O triângulo preto invertido era um dos Triângulos do Holocausto na Alemanha Nazi, foi usado para identificar os prisioneiros que eram catalogados como azial (associal) e arbeitsscheu (impróprios para a vida comunitária), esses estereótipos eram associados principalmente aos povos Romani e Sinti, sendo ambos o principal grupo marcados com o triângulo preto.[1]

Foi também usado, em menor escala, para identificar alcoólatras, sem-teto, mendigos, nômades, prostitutas, mulheres adulteras e para arianos que mantinham relações sexuais com judeus.[1]

O triângulo preto no contexto do sistema de marcação de prisioneiros em campos de concentração nazistas.

Uso[editar | editar código-fonte]

Romani[editar | editar código-fonte]

Os homens Romani eram marcados com o Triângulo Marrom e com o Triângulo Preto. Enquanto o grupo étnico Romani, intitulado Sinti que vivia na Europa Central, tendia a ser marcado com o Triângulo Preto, os demais grupos étnicos Romanis eram ser marcados com o Triângulo Marrom. Mulheres Romanis eram, via de regra, marcadas com o Triângulo Preto.[2]

Embora o triângulo preto fosse um símbolo usado pelo regime nazista para muitos grupos, ele foi designado especialmente para a população Romani na Europa. No início da Solução Final ele era usado exclusivamente para o povo cigano.[3]

Sem-teto, alcoólatras e nômades[editar | editar código-fonte]

Durante o período de dominação nazista, mais de 12 mil pessoas consideradas como sendo arbeitsscheu (Impróprias para a vida comunitária), em sua ampla maioria mendigos, alcoólatras, nômades e pessoas sem residência fixa, foram mandadas para campos de concentração com fins trabalhistas.

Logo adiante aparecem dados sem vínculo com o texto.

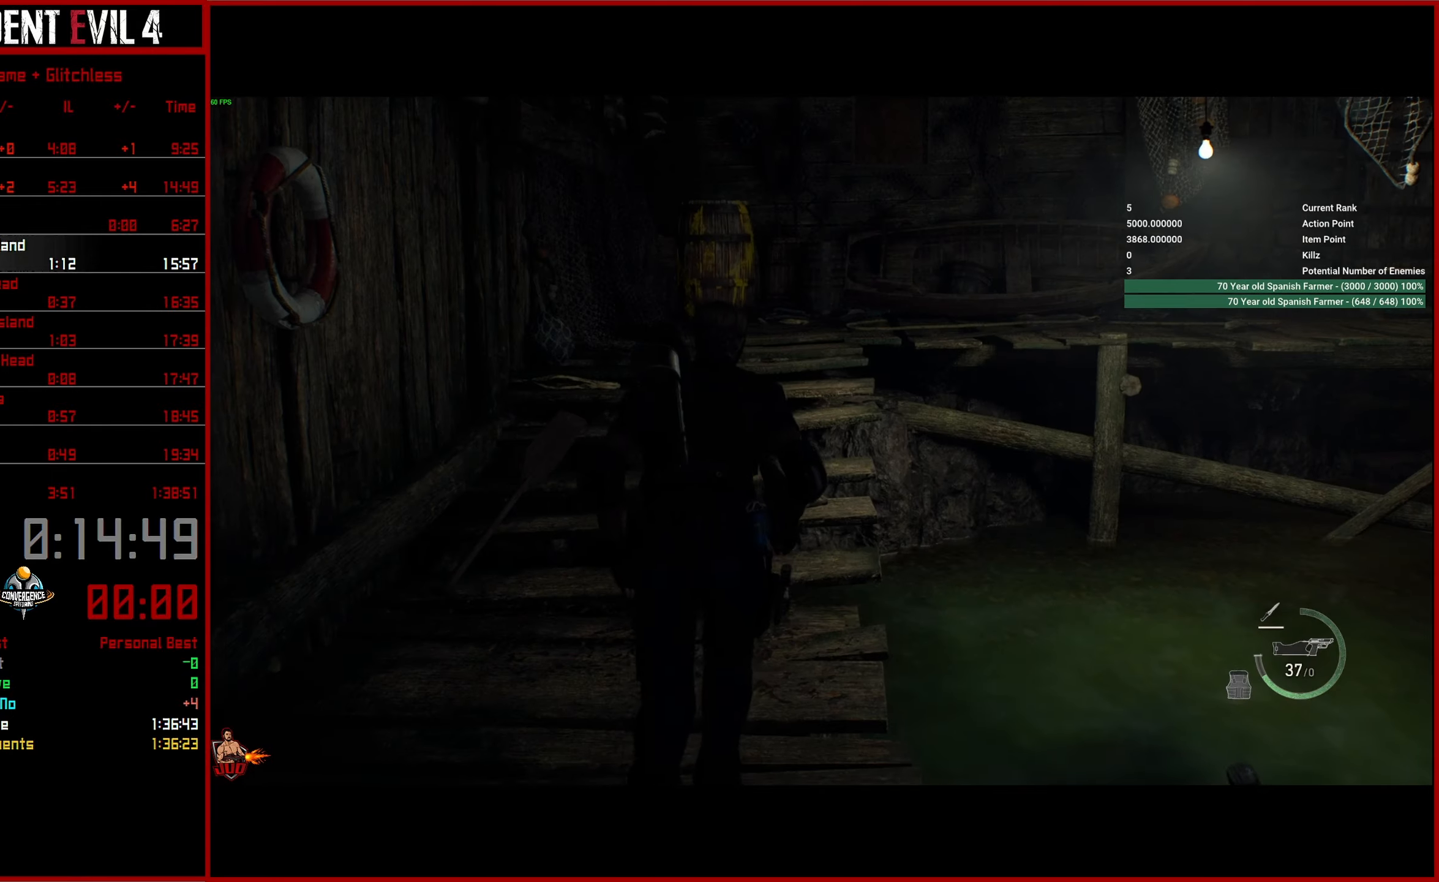
{"buttons": [], "left_stick": "center", "right_stick": "center", "button_events": [[300, "START", "down"], [383, "START", "up"]]}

Apesar de inicialmente não haver uma lógica de extermínio direcionada a essa população, a maioria acabava morrendo devido as condições insalubres dos campos e também eram submetidos à processos de esterilização.[4]

Mulheres associais[editar | editar código-fonte]

O triângulo preto era usado em menor escala em mulheres associais, nas quais eram enquadradas prostitutas, mulheres estéreis e sem residência fixa e, segundo alguns movimentos sociais, mulheres lesbicas[5] Ciganos também eram marcados com o triângulo marrom.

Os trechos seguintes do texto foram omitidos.